Klaury Youchom-Tagheu¹, Philipp Kreyenmeier¹, Krystel R. Huxlin², Elisha P. Merriam¹; ¹National Institute of Mental Health, ²University of Rochester

Motor circuits in the brain have privileged access to visual information, allowing rapid responses to external stimuli. Whether such rapid visuomotor behaviors are mediated via subcortical pathways or rely on cortical visual processing is debated. Here we study oculomotor freezing, the reflexive cessation of saccades in response to the onset of visual or auditory stimuli, to test whether this short-latency oculomotor behavior relies on intact cortical visual processing in humans. We recorded eye movements of two patients (p01:65-year-old male; p02:42-year-old female) with unilateral stroke-induced damage to early visual cortex. The patients continuously fixated at the center of a screen while we presented visual gratings (1cycle/degree, 3degrees diameter, 100% contrast), auditory white noise bursts, or both combined.
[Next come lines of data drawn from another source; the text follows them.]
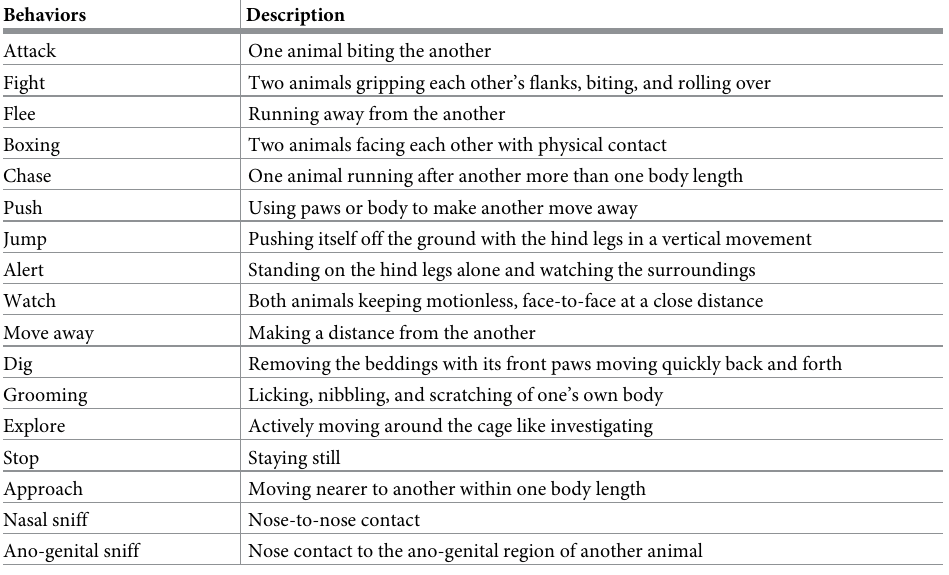
Table 1. Descriptions of behaviors that were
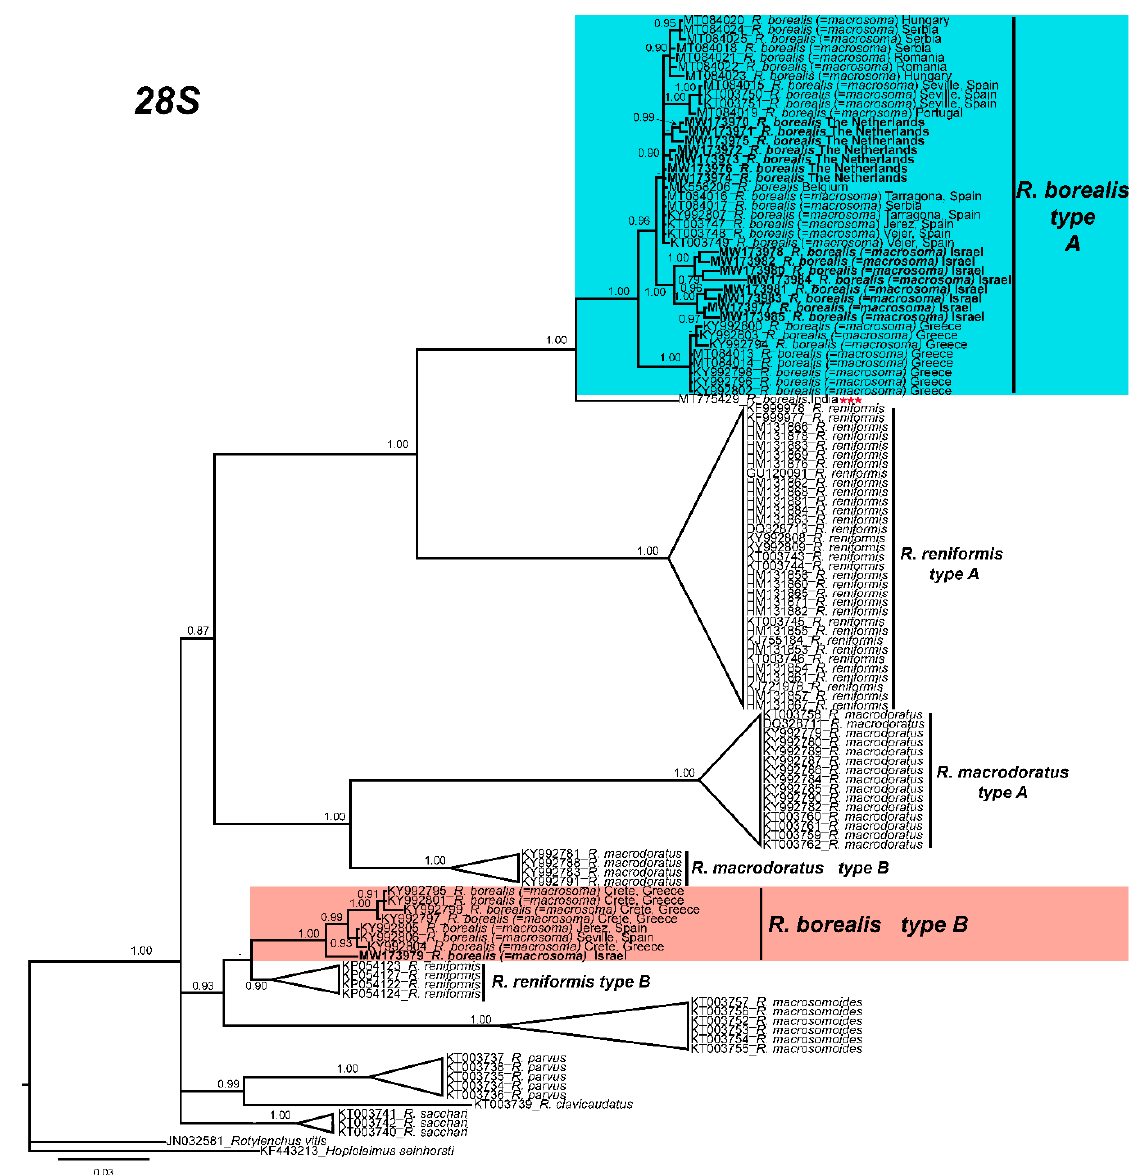
Figure 3. Phylogenetic relationships within the genus Rotylenchulus . Bayesian 50% majority rule consensus tree as inferred from D2 and D3 expansion domains of 28S rRNA sequence alignment under the general time-reversible model of sequence evolution with correction for invariable sites and a gamma-shaped distribution (GTR + I + G). Posterior probabilities of more than 0.70 are given for appropriate clades. Newly obtained sequences in this study are shown in bold. Scale bar = expected changes per site. Some branches were collapsed for improving readability of Rotylenchulus species. *** Sequence that needs to be revised under integrative taxonomical approaches.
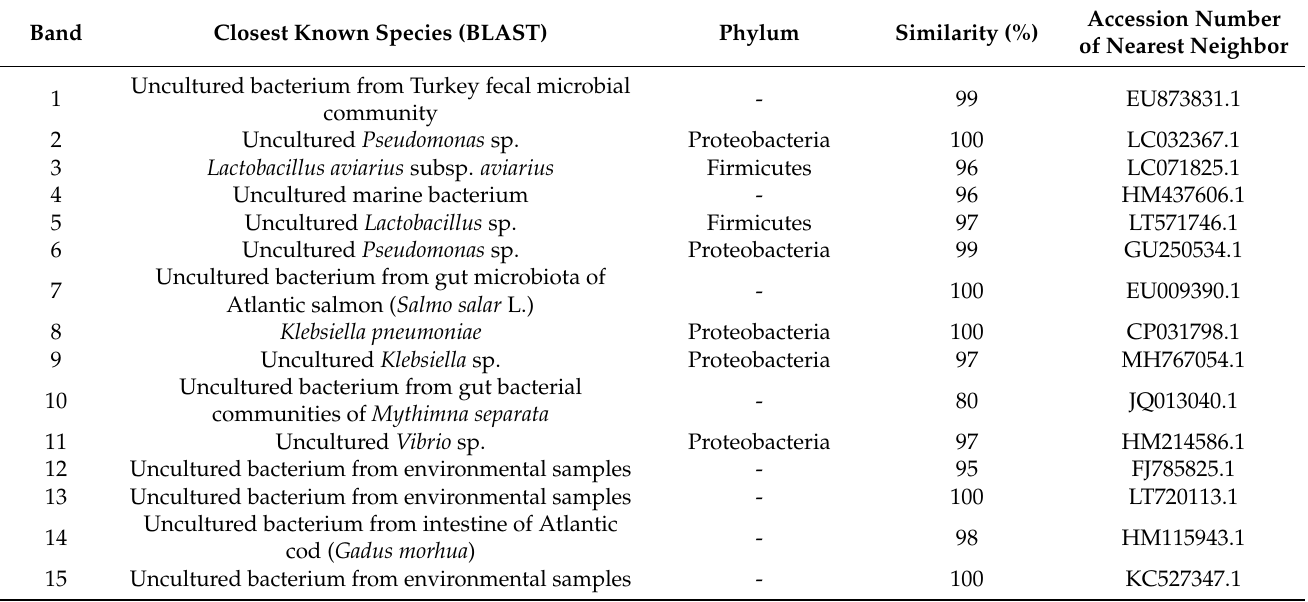
Table 5. Identified bacterial species from the DNA sequencing of the allochthonous and au- tochthonous gut bacteria communities of gilthead seabream fed the experimental diets.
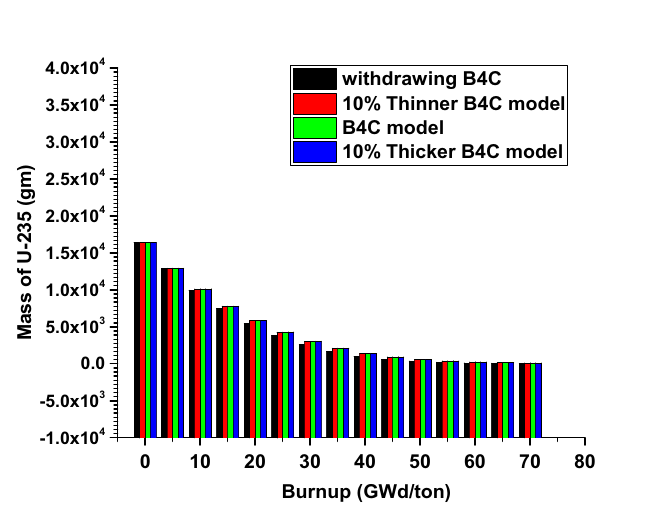
Figure 21. Mass of U-235 with burnup for the four cases.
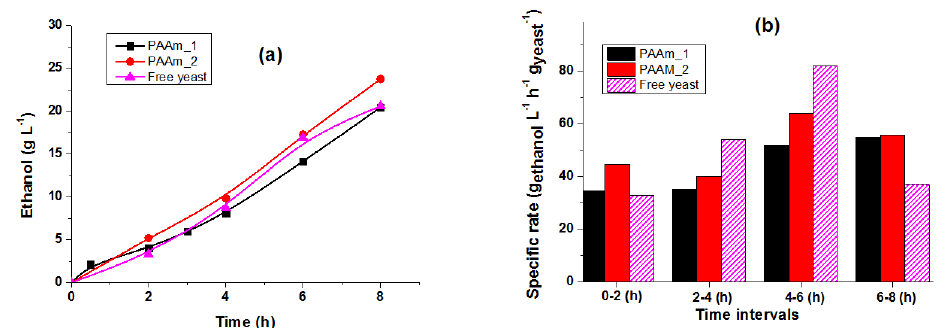
Figure 6. Fermentation of molasses solution with yeast immobilized on PAAm and free yeast for ethanol production: (a) ethanol concentration in time; (b) specific rate of fermentation.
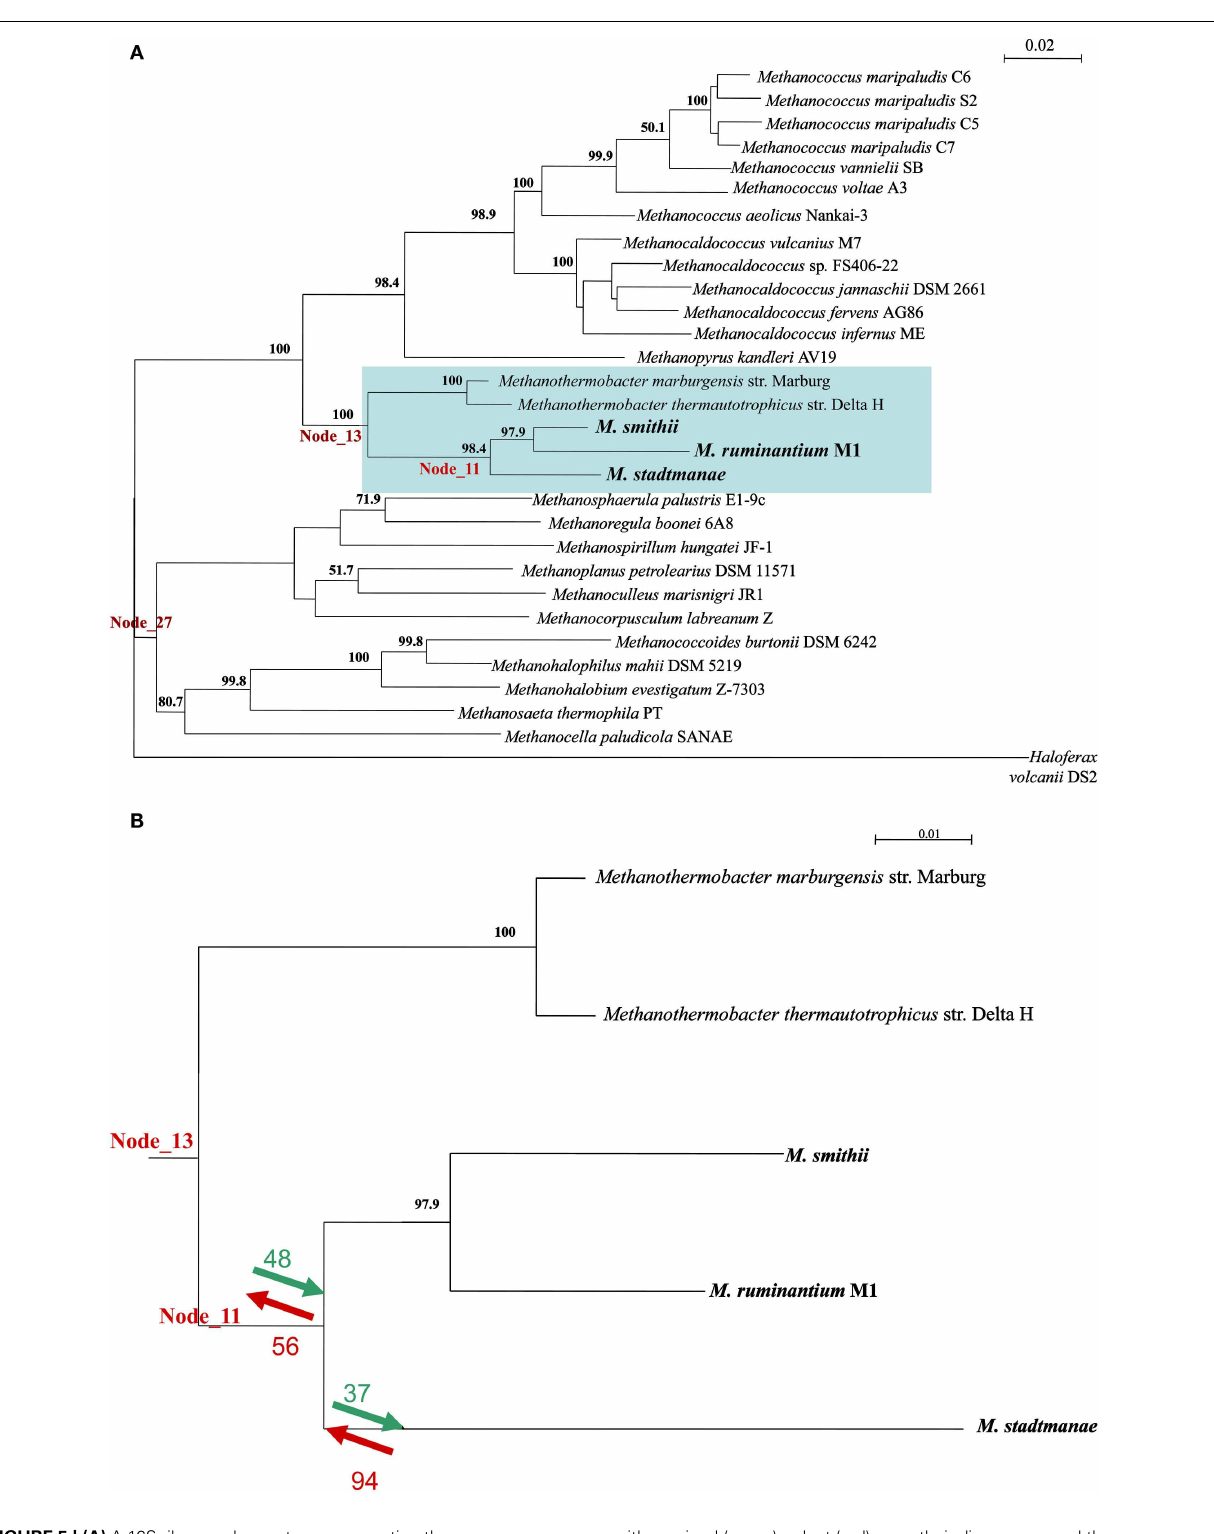
FIGURE 5 | (A) A 16S ribosomal gene tree representing the phylogenetic relationship between the Archaea in the ACE analysis. Numbers represent% of bootstrap support for nodes exceeding 50%. (B) The subtree representing nodes 11 and 13 and the COGs that were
The grating was either presented inside the patients’ blind field (p01:[-18,-5]; p02:[7,5]) or at a corresponding location within the intact visual hemifield. The auditory stimulus was spatially unbiased. In both patients, stimulus-locked microsaccade rates exhibited a rapid decrease in response to the onset of the peripheral grating presented in the intact hemifield (indicating oculomotor freezing). The inhibition latency was ~100ms and lasted for ~300ms. In contrast, when iso-eccentric gratings were presented inside the blind field, the same saccade rate modulation was not observed. In trials where gratings were paired with the auditory stimulus, oculomotor freezing was enhanced for stimulus presentation in the intact hemifield, compared to auditory-only trials. No enhancement was observed when gratings were presented inside the blind field, indicating that multisensory enhancement only occurred when the visual stimulus was presented inside the intact field. Our results provide neuropsychological evidence that intact visual cortical processing of stimulus onsets is necessary to elicit oculomotor freezing. These findings are consistent with previously reported oculomotor abnormalities in cortically blind patients, and psychophysical studies suggesting that perception and oculomotor freezing rely on shared visual signals.